Utilizing Y DNA to compare your family’s Y DNA to others is a wonderful genealogical tool. DNA testing is becoming an expected part of the Genealogical Proof Standard, an integral part of a “reasonably exhaustive search.”
You can prove, or disprove, your lineage. You can find your biologically accurate line. You can combine the results of several descendants to recreate your ancestor, and then identify line marker mutations that will help other testers in the future identify their lineage. You can test even further, if you want, and explore all of the possibilities of deep ancestry.
Furthermore, having reconstructed your ancestor, when you do finally hit that “Holy Grail” and a male who lives in the small village overseas where your ancestor originated tests his DNA – and matches your ancestral DNA values – you’ll know that the match is genuine – and you can claim them as “yours.”

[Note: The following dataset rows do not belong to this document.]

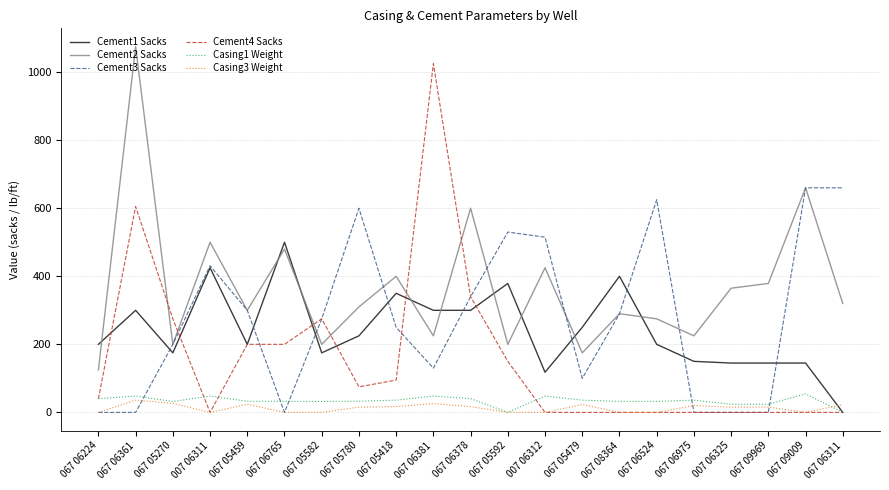

True or false: Casing1 Weight and Casing3 Weight cross at least once.

True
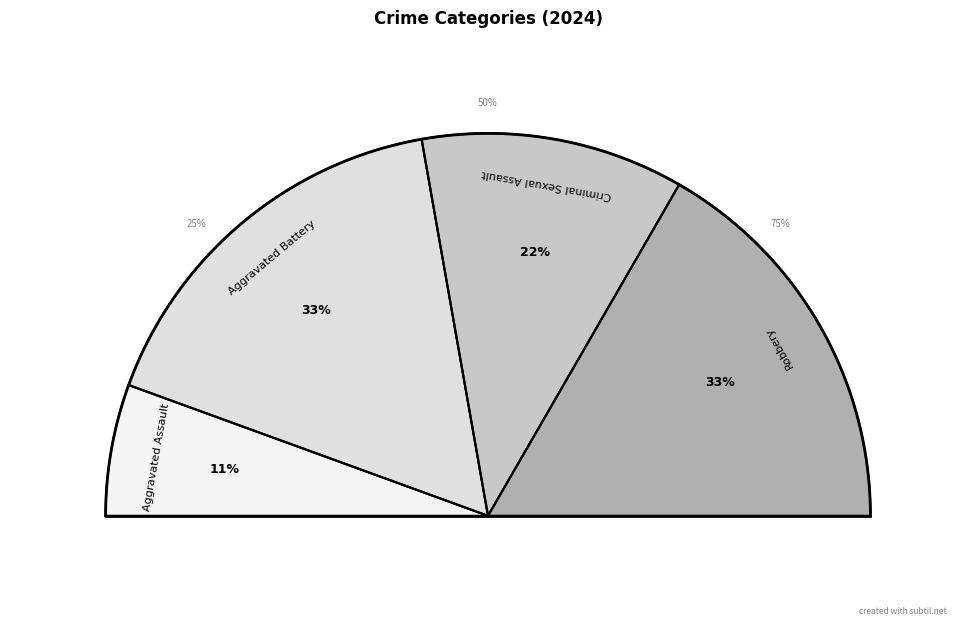

How much of the chart is everything except Criminal Sexual Assault?

77.8%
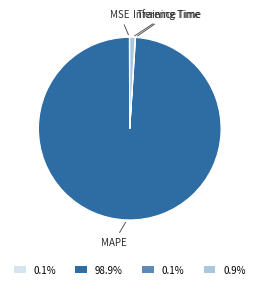

Which has a higher value, MAPE or Inference Time?

MAPE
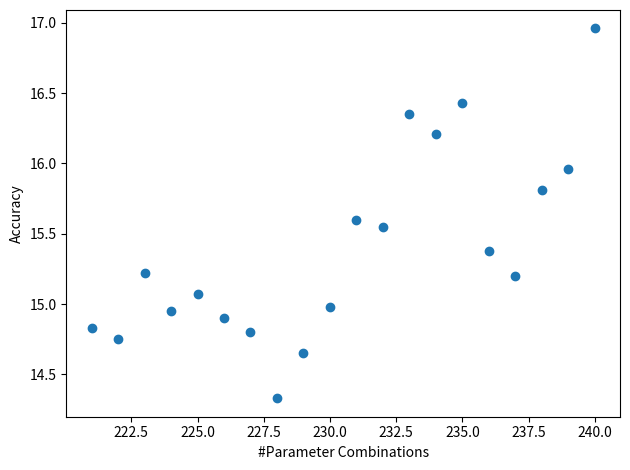

What is the range of X values (max minus min)?

19.0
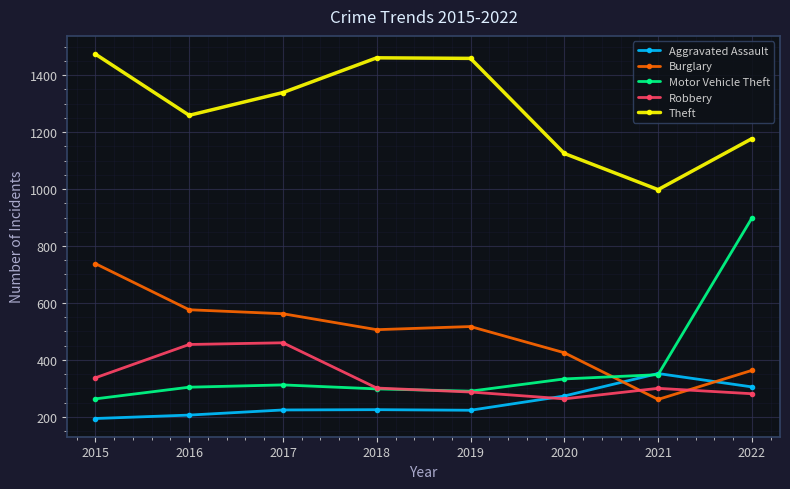

The value of Burglary at 2022 is 130. True or false?

False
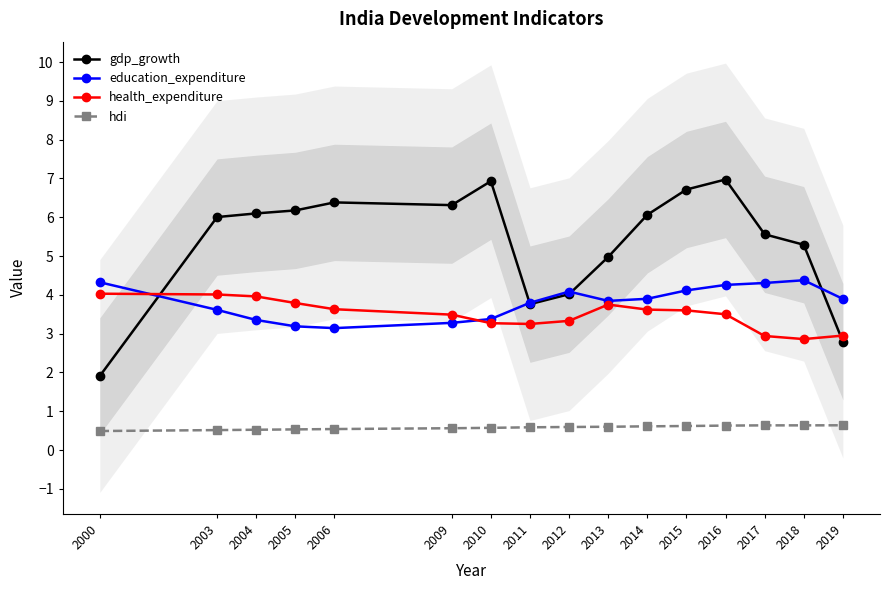

Which series has the widest spread of values?

gdp_growth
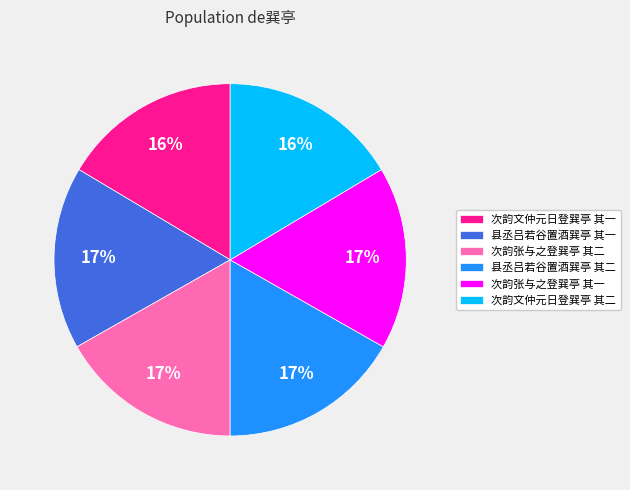

What percentage is the 县丞吕若谷置酒巽亭 其二 slice, to the nearest percent?

17%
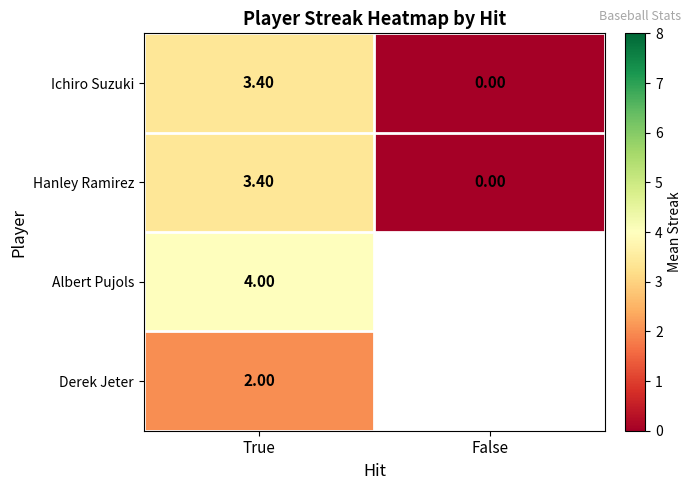

Is the value of Albert Pujols at True greater than the value of Hanley Ramirez at True?

Yes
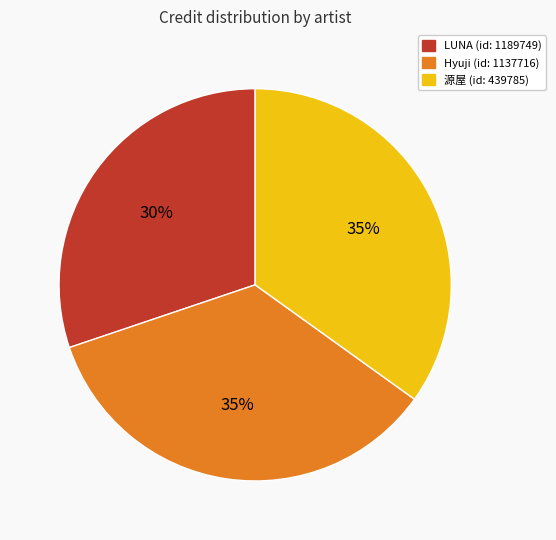

To the nearest percent, what is the average slice percentage?

33%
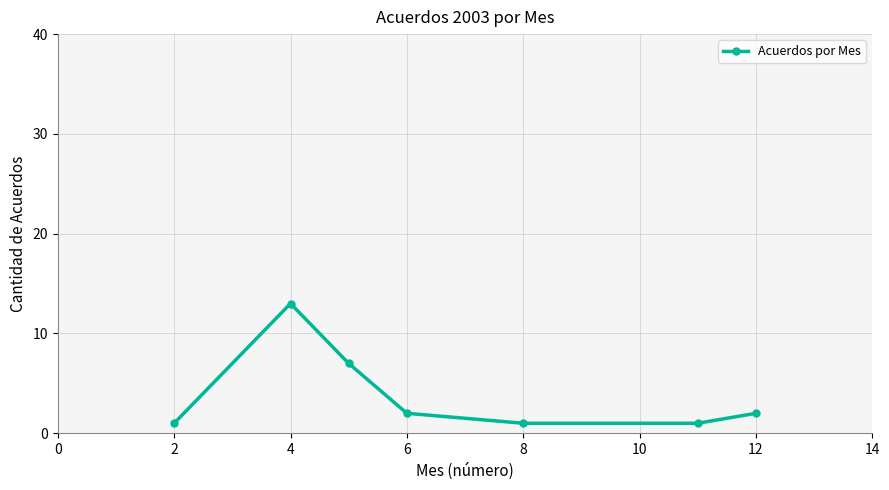

What is the difference between the maximum and minimum values?

12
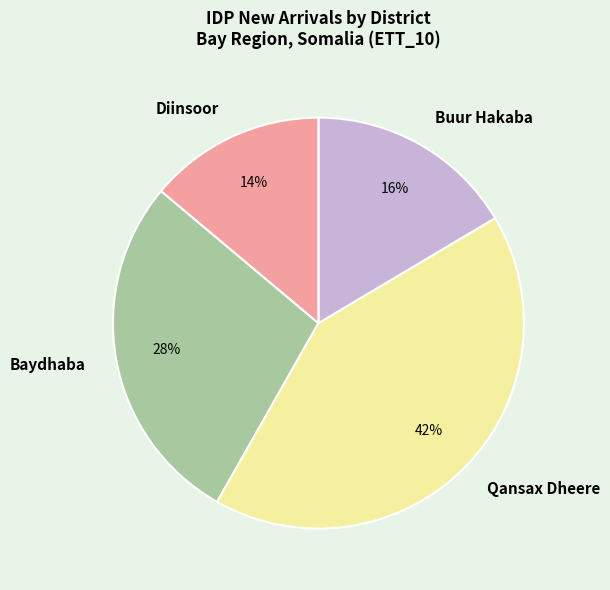

Does any single category account for the majority?

No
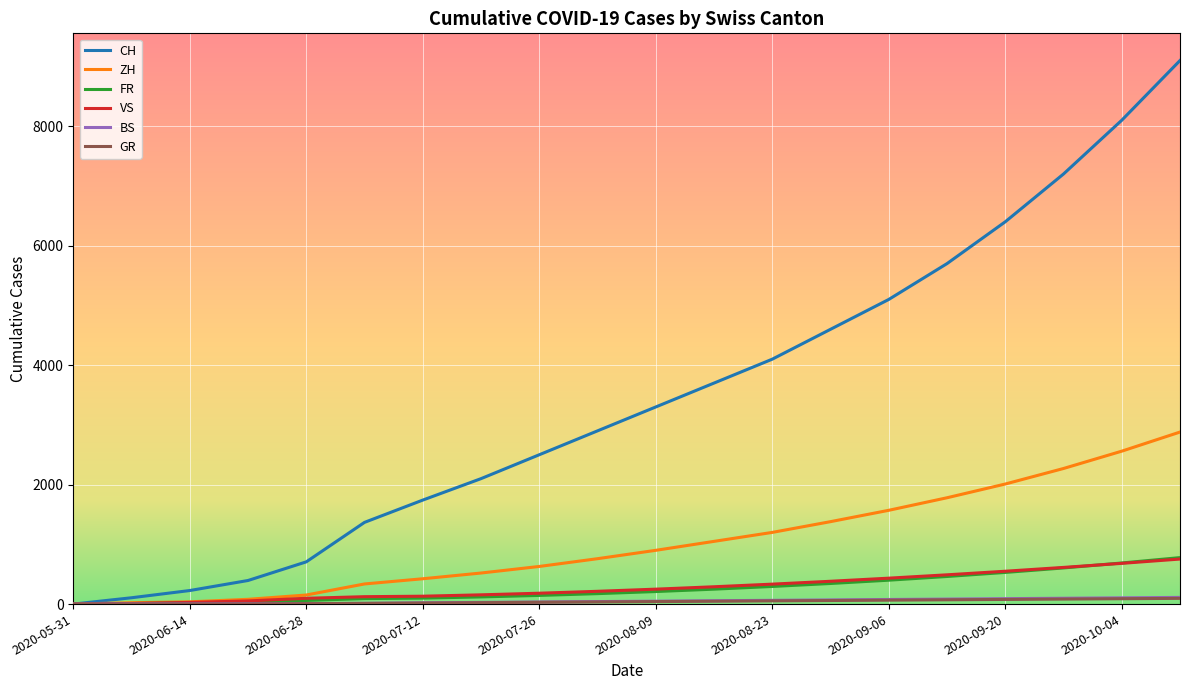

Which series has the widest spread of values?

CH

Even though Y DNA testing can only be performed on males, because only males carry the Y chromosome, females can most certainly participate by recruiting appropriate males and sponsoring tests on their ancestral lines. Lack of a Y chromosome doesn’t stop anyone, just maybe slows you down for just a tad!
Have fun, enjoy, test your Y DNA lines, contact your matches and make your ancestor come alive once again through the legacy of what your ancestor left to you…their, now your, DNA.